The Kings' performances have been as concerning as the results and fans have been voting with their feet, fewer than 500 people turning out for their defeat to Leinster in September at Nelson Mandela Bay Stadium.
That should be rectified this weekend by a move to the smaller Isaac Wolfson Stadium, which serves a larger community as well, but may yet paper over the cracks.
"There's challenges along the way but I hope they give it a good go," Kiss continues. "It's expanding the game which is important.
"The PRO14 had the same format for a long time and this is a chance to look at other ways to structure a competition. There's a lot to do but this is a good start."
And, of course, a trip to the sun-drenched east coast of South Africa will never go amiss.
The team went on safari on Wednesday, while several of the players couldn't resist the lure of King's Beach yesterday afternoon.
A club so rarely gets to travel like this, and it's paying dividends in terms of bringing the players closer together as a squad.
"The fact we have a lot of injuries and guys in the Irish camp, you're bringing another group of players together," Kiss explains.
"That's important for us because this group will be the one that carries us through the season when we get to times like the Six Nations, and you need that group to be so strong and solid.
"You look through the group and the experience - guys like Chris Henry and Alan O'Connor and around the edges Sean Reidy - but young Jonny Stewart, Adam McBurney, a returning Craig Gilroy, there are important members of this team bonding."
There is business to be done and, ideally, it should be done with a bonus point. But now is not the time to take anything for granted.
"In a game like this there's always pressure, a high expectation to make sure you get the win," Kiss acknowledges. "The difference is this is an environment that is completely different to what anybody else is going to experience. They'll have a fanbase and a bigger crowd, and the energy they garner from that will be interesting.

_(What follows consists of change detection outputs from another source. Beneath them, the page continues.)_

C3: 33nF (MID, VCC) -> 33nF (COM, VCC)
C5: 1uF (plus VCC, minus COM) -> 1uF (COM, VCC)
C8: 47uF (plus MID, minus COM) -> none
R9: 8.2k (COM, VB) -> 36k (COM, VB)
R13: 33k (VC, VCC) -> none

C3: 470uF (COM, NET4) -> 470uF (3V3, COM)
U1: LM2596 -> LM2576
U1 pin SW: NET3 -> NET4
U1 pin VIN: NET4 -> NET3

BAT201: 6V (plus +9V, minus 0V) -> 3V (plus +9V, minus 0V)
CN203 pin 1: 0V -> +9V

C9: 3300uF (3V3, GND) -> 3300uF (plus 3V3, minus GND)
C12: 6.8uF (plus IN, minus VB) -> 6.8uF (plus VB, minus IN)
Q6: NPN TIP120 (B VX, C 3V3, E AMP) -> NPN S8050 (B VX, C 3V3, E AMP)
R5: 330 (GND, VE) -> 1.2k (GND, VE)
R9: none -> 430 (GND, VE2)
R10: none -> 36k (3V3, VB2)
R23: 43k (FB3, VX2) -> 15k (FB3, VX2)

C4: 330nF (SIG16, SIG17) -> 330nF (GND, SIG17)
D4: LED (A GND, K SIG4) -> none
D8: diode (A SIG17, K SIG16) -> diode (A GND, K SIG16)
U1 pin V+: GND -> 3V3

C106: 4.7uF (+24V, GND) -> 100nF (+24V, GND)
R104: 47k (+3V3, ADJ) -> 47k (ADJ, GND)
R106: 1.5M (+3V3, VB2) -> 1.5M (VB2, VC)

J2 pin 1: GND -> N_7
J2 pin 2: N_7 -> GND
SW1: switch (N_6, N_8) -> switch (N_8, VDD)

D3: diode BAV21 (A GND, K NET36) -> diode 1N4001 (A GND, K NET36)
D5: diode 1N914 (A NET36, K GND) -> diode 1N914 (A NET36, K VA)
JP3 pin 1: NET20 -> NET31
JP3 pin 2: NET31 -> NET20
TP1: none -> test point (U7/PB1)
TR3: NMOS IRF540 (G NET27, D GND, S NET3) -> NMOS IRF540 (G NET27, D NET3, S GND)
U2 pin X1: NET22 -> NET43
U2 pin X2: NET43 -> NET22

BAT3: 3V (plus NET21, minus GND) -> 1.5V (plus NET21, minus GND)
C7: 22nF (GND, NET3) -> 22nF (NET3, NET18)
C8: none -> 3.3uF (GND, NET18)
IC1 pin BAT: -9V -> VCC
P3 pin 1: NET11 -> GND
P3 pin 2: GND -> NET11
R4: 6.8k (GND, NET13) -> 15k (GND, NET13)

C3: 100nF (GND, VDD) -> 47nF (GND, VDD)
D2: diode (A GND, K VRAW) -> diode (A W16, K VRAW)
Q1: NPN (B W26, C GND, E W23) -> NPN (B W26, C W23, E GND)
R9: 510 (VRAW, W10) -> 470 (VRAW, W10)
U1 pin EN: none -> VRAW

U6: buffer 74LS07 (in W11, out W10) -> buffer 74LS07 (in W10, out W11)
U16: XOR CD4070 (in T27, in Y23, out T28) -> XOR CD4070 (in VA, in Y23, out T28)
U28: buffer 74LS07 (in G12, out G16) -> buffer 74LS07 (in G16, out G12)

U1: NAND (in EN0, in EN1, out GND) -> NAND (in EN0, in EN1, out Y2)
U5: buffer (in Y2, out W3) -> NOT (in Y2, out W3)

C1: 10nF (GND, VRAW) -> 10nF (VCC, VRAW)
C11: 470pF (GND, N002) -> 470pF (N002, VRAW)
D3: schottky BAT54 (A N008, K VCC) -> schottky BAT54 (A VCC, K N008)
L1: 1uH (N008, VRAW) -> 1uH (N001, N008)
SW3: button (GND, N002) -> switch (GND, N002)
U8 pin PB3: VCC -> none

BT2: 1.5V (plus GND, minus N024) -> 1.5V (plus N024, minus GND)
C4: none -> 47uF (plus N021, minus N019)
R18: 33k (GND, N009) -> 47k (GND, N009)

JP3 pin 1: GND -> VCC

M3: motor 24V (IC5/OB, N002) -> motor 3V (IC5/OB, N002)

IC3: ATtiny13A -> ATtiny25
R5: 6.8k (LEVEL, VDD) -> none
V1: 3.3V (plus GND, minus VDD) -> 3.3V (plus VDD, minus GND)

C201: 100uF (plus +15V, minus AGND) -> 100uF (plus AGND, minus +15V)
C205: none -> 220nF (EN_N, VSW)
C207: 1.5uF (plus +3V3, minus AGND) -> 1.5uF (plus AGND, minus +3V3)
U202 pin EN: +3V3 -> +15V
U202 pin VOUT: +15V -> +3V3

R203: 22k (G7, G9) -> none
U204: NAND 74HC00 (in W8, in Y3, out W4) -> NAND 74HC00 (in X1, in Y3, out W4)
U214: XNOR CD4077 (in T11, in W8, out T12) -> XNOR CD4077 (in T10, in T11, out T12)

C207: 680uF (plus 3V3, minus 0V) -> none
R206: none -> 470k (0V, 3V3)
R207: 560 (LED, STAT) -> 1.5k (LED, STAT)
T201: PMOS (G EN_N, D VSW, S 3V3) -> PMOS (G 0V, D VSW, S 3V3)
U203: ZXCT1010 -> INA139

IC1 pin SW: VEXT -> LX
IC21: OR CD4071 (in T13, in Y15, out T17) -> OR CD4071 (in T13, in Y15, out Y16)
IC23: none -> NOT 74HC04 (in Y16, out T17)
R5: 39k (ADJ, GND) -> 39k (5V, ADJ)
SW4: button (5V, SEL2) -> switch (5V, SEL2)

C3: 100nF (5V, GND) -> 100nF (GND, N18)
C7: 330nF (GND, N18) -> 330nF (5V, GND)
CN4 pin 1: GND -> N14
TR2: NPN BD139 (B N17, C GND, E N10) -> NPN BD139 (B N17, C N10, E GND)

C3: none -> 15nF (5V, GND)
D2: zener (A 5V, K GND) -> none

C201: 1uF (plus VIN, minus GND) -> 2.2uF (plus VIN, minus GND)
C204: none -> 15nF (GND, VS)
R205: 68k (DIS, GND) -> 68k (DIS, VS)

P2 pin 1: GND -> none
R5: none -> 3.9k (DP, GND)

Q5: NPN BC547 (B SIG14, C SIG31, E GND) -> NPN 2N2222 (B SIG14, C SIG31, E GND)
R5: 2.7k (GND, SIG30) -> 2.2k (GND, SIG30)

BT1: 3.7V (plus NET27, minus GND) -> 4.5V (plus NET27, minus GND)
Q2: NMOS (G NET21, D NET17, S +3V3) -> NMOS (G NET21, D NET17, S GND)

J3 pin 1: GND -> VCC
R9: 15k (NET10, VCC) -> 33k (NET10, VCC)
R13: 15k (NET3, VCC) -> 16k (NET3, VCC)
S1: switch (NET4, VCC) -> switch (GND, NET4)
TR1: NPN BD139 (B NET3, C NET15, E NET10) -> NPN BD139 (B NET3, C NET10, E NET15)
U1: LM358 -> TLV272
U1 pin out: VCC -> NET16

"They're a pretty tricky team to play, they've got some speedsters, they've got some great skills.
"In three games at least they've got to 55 minutes and there's only been 14 points in it, and if you take your eye off the ball they can hurt you.
There is one injury doubt within the 25-man squad ahead of tomorrow's tie with centre Luke Marshall at risk of missing the game.
Of those left at home, Rodney Ah You will be out for six weeks after undergoing thumb surgery, while Jean Deysel sits out with a shoulder injury.